Il Paese Ue con il più alto numero di poveri? L'Italia

Lo certifica l'Eurostat: nonostante il calo degli ultimi anni, nel Belpaese vivono 5 milioni di persone che fanno fatica a pagare le bollette e a comprare cibo. Un sesto di tutta l'Unione

Il termine statistico è 'popolazione in stato di deprivazione materiale grave'. Indica i poverissimi, singoli e famiglie che fanno fatica a pagare l'affitto e le bollette, che non possono permettersi un'alimentazione adeguata, tanto meno concedersi una breve vacanza. In Italia nel 2018 erano poco più di 5 milioni, un numero in calo rispetto agli anni precedenti. Ma nonostante questo, il dato resta drammatico: siamo il Paese Ue con il numero più alto di cittadini in stato di deprivazione materiale grave, un sesto di tutti quelli che vivono nei 28 Stati membri dell'Unione.

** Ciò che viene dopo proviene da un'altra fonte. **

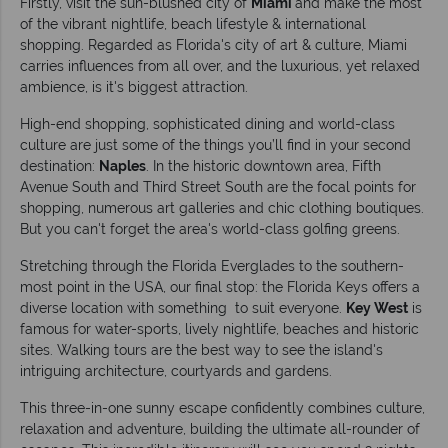
Firstly, visit the sun-blushed city of
Miami
and make the most
of the vibrant nightlife, beach lifestyle & international
shopping. Regarded as Florida's city of art & culture, Miami
carries influences from all over, and the luxurious, yet relaxed
ambience, is it's biggest attraction.
High-end shopping, sophisticated dining and world-class
culture are just some of the things you’ll find in your second
destination:
Naples
. In the historic downtown area, Fifth
Avenue South and Third Street South are the focal points for
shopping, numerous art galleries and chic clothing boutiques.
But you can't forget the area's world-class golfing greens.
Stretching through the Florida Everglades to the southern-
most point in the USA, our final stop: the Florida Keys offers a
diverse location with something to suit everyone.
Key West
is
famous for water-sports, lively nightlife, beaches and historic
sites. Walking tours are the best way to see the island's
intriguing architecture, courtyards and gardens.
This three-in-one sunny escape confidently combines culture,
relaxation and adventure, building the ultimate all-rounder of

A certificarlo è l'Eurostat. Lo scorso anno la percentuale della popolazione italiana in stato di deprivazione materiale grave era del 8,4% contro una media Ue del 6,2%. In termini percentuali, siamo affiancati da Paesi come la Slovacchia, la Croazia, l'Ungheria. Peggio di noi fanno Bulgaria (20,9% della popolazione), Grecia e Romania (entrambe intorno al 16%). Per contro, i tassi più bassi sono stati osservati in Svezia (1,1% nel 2017), in Lussemburgo (1,2% nel 2017) e in Olanda (2,4% nel 2018). Stabile la situazione in Germania, dove restano al 3,4% della popolazione.

Tornando all'Italia, la deprivazione materiale grave a livello di famiglie colpisce il 10% dei single con bambini a carico, il 9,7% delle donne singole, il 9,4% degli uomini singoli, il 6,2% delle coppie adulte con almeno una persona sopra i 65 anni, il 6% delle coppie adulte con un bambino e l'8,8% delle coppie con tre o più bambini.

In termini di età, nel 2018 in Italia la deprivazione materiale colpisce il 9% degli adulti tra i 18 e i 64 anni, l'8,1% dei giovani con meno di 18 anni e il 7% degli anziani con più di 65 anni. Infine, la percentuale della popolazione che fatica a arrivare alla fine del mese in Italia nel 2018 è stata del 29,8% (in netto calo rispetto al 40,2% registrato nel 2014), mentre il 64,9% ha "qualche difficoltà".